Selasa, 19 November 2013

Here Lies Rover



One of my favorite Yiddish expressions deals with the elusive nature of truth. When you get past all the red herrings, dead end roads, excuses and denials, and finally get to the real reason, we say triumphantly: “Dâ liegt der hund begrâben”. Thisis where the dog lies buried. 

It’s a funny phrase if you think about it. And the strange thing is that you find the exact same expression in other languages. In Polish they say tu leży pies pogrzebany. The Russians also have it: вoт где сoбaкa зapыта! [vot gde sobaka zaryta!] In Hungarian, they say: Itt van a kutya elásva.And not surpringly the Germans say it too, with the exact same meaning as we have in Yiddish.

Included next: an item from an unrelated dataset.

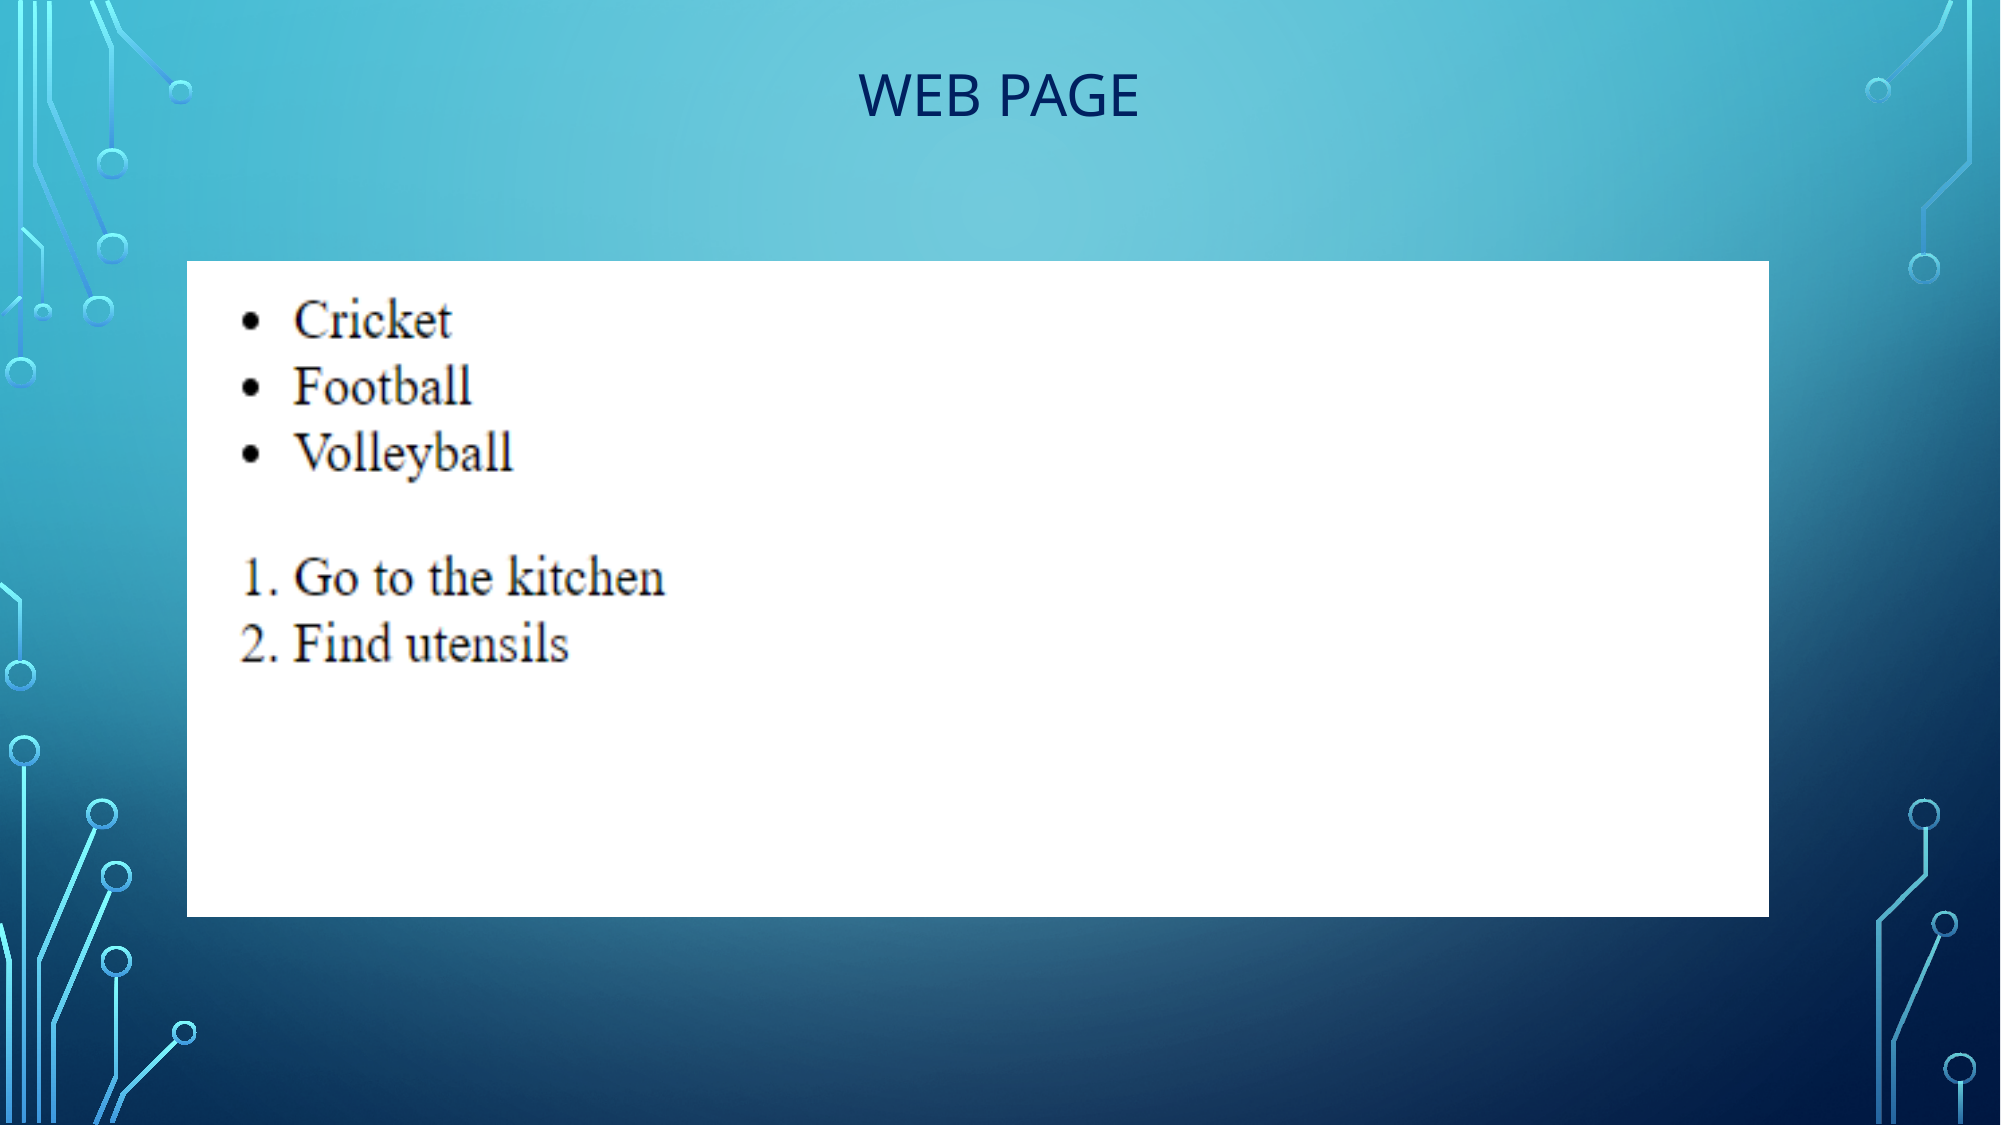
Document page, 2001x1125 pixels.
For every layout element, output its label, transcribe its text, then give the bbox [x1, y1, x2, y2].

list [186, 261, 1769, 917]
title Web Page [187, 20, 1813, 175]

The interesting thing is how the expression seems to occur almost exclusively in countries where Jews lived and Yiddish was spoken. Even Israel has it: po kavur hakelev, an obvious calquefrom the Yiddish. Other that that, the phrase does not seem to travel far from the confines of Eastern and Central Europe. Oddly enough, there is a Swedish version, albeit with a different meaning: Det ligger en hund begraven här  is used when you think someone is trying to hide something but you can’t quite put your finger on it…like we would say in English, “I smell a rat”. The exact same thing is found in the Finnish siinä on koira haudattuna. But those are exceptions. No other nations seem to have latched onto this usage…not the Italians, not the Chinese, not even the French. For the most part, it seems to be an idiom co-territorial with the domain of Yiddish-speaking Jewry.

What is the source of this odd fascination with the burial location of dogs? One possible explanation comes from Middle High German, where we have the archaic word Hunde meaning “treasure”. Then the expression becomes “here is where the treasure lies buried”. Now that makes a little more sense. So why did treasure get replaced by dog

Here is where we can probably blame the Jews. The German language is replete with nouns ending with –e, almost all of which lose the final e  when taken into Yiddish: hause becomes haus (pr. hoyz), schule becomes shul, etc. In German, treasureand dog would have been different words, with only the former ending in e.In Yiddish, they would have been homonyms. 

A buried treasure might have made more sense, but a buried dog definitely made for a more colorful expression. It’s not hard to believe that the Poles, Russians and Hungarians would have adopted the Yiddish phrase into their own languages. What about the Germans? Undoubtedly the original phrase was theirs…what did our people know of pirates and buried treasures (Jewish pirate Jean Lafitte notwithstanding)? But if the word Hunde disappeared from the lexicon, most likely the expression lapsed as well, only to have been re-imported years later in its modified Jewish form.
And now you know where the dog lies buried.